New York Daily News

ECHO OF TRAGEDY

Daughter nearly killed by car on same spot where ma was run down

- BY TREVOR BOYER, THOMAS TRACY AND LEONARD GREENE

Lisbeth Arce weeps in hospital recounting how cruel driver crushed her legs and left her in agony on Bronx street.

A woman whose legs were crushed by a hit-and-run driver last month said she was certain she was going to die — just as her own mother did two years ago when a heartless motorist mowed her down the same Bronx street.

Lisbeth Arce, 50, was trying to cross Pitman Ave. at Wickham Ave. in Wakefield when a dark-colored pickup truck backed into her, crushing her legs with the rear wheels shortly before 8 p.m. on Sept. 22.

About two years earlier, on Oct. 6, 2017, Arce’s mother, Hilda Arocho, 82, who lived across the street from her daughter, died beneath the wheels of a speeding hit-andrun driver’s van just minutes after packing supplies for family members in hurricane-ravaged Puerto Rico.

Arocho’s suspected killer,

Alcyto Powell, who lived a mile away from her, surrendere­d to police a day later, and was charged with leaving the scene of a fatal accident.

The driver who wiped out Arce is still at large, cops said.

“It feels like my mom ran to me and protected me,” Arce said through tears from her hospital bed at Westcheste­r Medical Center in Valhalla. “It’s not my time.”

Arce said she is afraid to return home and cross the same street. But she is trying to teach her kids to overcome their fears.

“My mother was killed in the same spot, identical spot, just two years before,” Arce explained. “My daughter came out, and I have a son with special needs. They all saw me on the ground in the same spot where I cuddled my mother’s body.”

Crossing the street again would be easier, Arce said, if she knew the motorist who nearly killed her was no longer on the road.

“They should revoke his license,” Arce told the Daily News. “To stop, look and continue is a choice you made as a human being to be subhuman.”

She doesn’t know whether the driver deserves jail but said “It should be a big penalty.”

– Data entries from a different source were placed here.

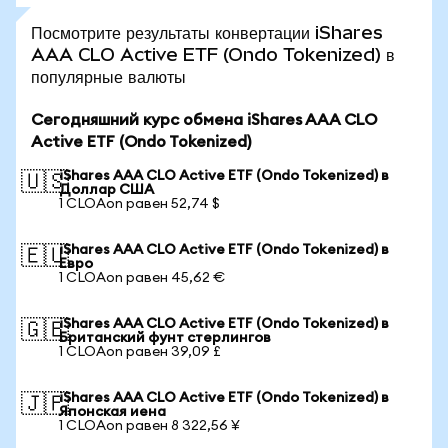
Посмотрите результаты конвертации iShares
AAA CLO Active ETF (Ondo Tokenized) в
популярные валюты
Сегодняшний курс обмена iShares AAA CLO
Active ETF (Ondo Tokenized)
iShares AAA CLO Active ETF (Ondo Tokenized) в
🇺🇸
Доллар США
1 CLOAon равен 52,74 $
iShares AAA CLO Active ETF (Ondo Tokenized) в
🇪🇺
Евро
1 CLOAon равен 45,62 €
iShares AAA CLO Active ETF (Ondo Tokenized) в
🇬🇧
Британский фунт стерлингов
1 CLOAon равен 39,09 £
iShares AAA CLO Active ETF (Ondo Tokenized) в
🇯🇵
Японская иена
1 CLOAon равен 8 322,56 ¥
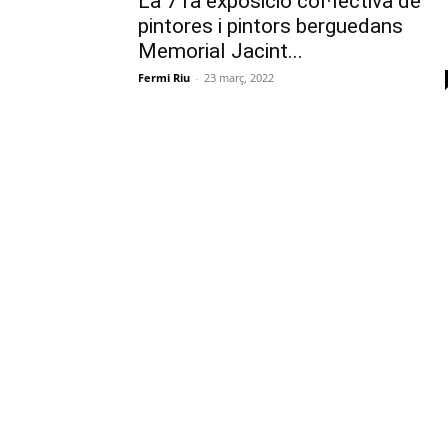
La 71a exposició col·lectiva de
pintores i pintors berguedans
Memorial Jacint...
Fermi Riu
-
23 març, 2022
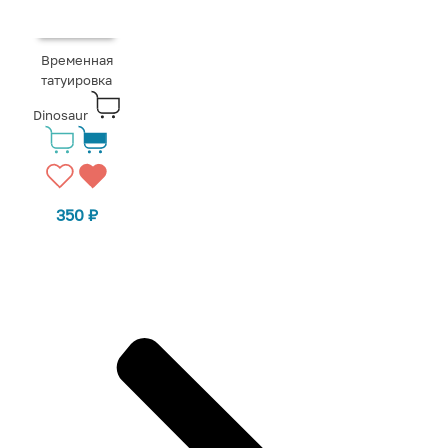
Временная
татуировка
Dinosaur
350
₽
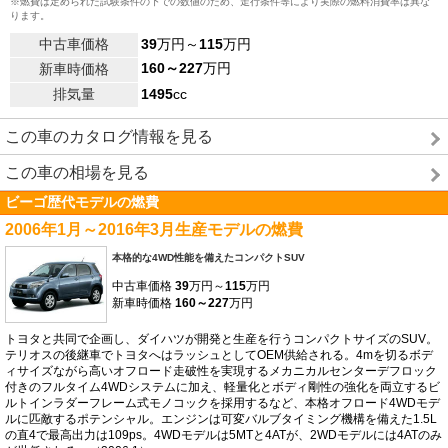
※燃費は定められた試験条件の下での数値のため、走行条件等により実際の燃料消費率は異な
ります。
中古車価格
39
万円～
115
万円
160～227
万円
新車時価格
排気量
1495
cc
この車のカタログ情報を見る
この車の相場を見る
ビーゴ歴代モデルの燃費
2006年1月～2016年3月生産モデルの燃費
本格的な4WD性能を備えたコンパクトSUV
中古車価格
39
万円～
115
万円
新車時価格
160～227
万円
トヨタと共同で企画し、ダイハツが開発と生産を行うコンパクトサイズのSUV。
テリオスの後継車でトヨタへはラッシュとしてOEM供給される。4mを切るボデ
ィサイズながら高いオフロード走破性を実現するメカニカルセンターデフロック
付きのフルタイム4WDシステムに加え、軽量化とボディ剛性の強化を両立するビ
ルトインラダーフレーム式モノコックを採用するなど、本格オフロード4WDモデ
ルに匹敵するポテンシャル。エンジンは可変バルブタイミング機構を備えた1.5L
の直4で最高出力は109ps。4WDモデルは5MTと4ATが、2WDモデルには4ATのみ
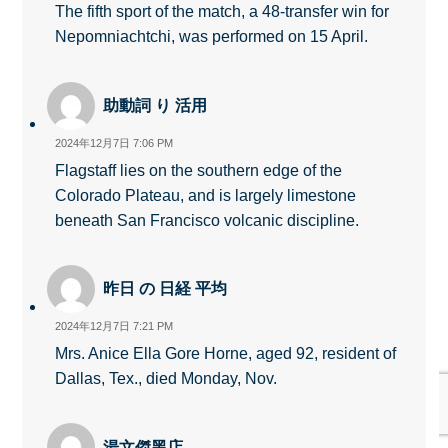
The fifth sport of the match, a 48-transfer win for
Nepomniachtchi, was performed on 15 April.
助動詞 り 活用
2024年12月7日 7:06 PM
Flagstaff lies on the southern edge of the
Colorado Plateau, and is largely limestone
beneath San Francisco volcanic discipline.
昨日 の 日経 平均
2024年12月7日 7:21 PM
Mrs. Anice Ella Gore Horne, aged 92, resident of
Dallas, Tex., died Monday, Nov.
湯文傑黑店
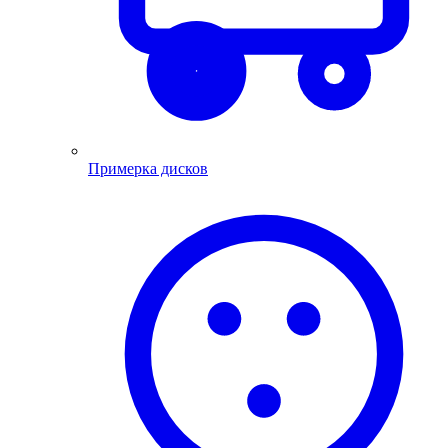
Примерка дисков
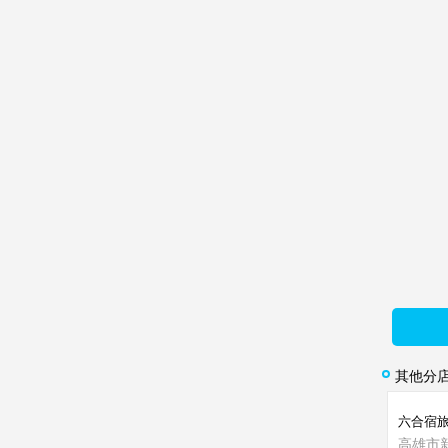
其他分
六合宿
高雄市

Arce, an eighth-grade teacher, has seen the disturbing video of herself beneath the wheels of a truck. She said she is convinced that a light that moves across the frame is an angel that came to her

rescue.

“It looks like an angel that’s coming to stop the car,” Arce said. “My mom’s like, ‘You’re not hitting my little girl.’”

Her children, ages 14, 17 and 19, have also seen the gruesome video, which shows a large vehicle striking Arce in the dark, and backing over her legs.

As she writhes near the curb in obvious agony, the driver speeds away into the night.

“He did see me because he pulled over on the side,” Arce explained. “I screamed, ‘You hit me,’ And then he went down the block. So I know that they saw me.”

Arce has endured several surgeries to repair a broken right ankle, and a thigh muscle that separated from the bone.

“Thank God she’s hanging tough,” Arce’s husband, Raul Gonzalez, explained. “She’s like, ‘You know what, I cannot believe that this happened to me two years after it happened to my mother, like, right there on the same spot.’ ”

Arce, who requires at least two more surgeries, shared her outrage after her mother died.

“My mother was the embodiment of the American dream,” Arce told The News at the time. “She didn’t depend on anybody. She doesn’t deserve to die that way, If they were going 25 miles per hour, they would have hurt but not killed her. And then she was just thrown on the side like roadkill.”

After Arocho’s death, the family pushed for a four-way stop at the corner.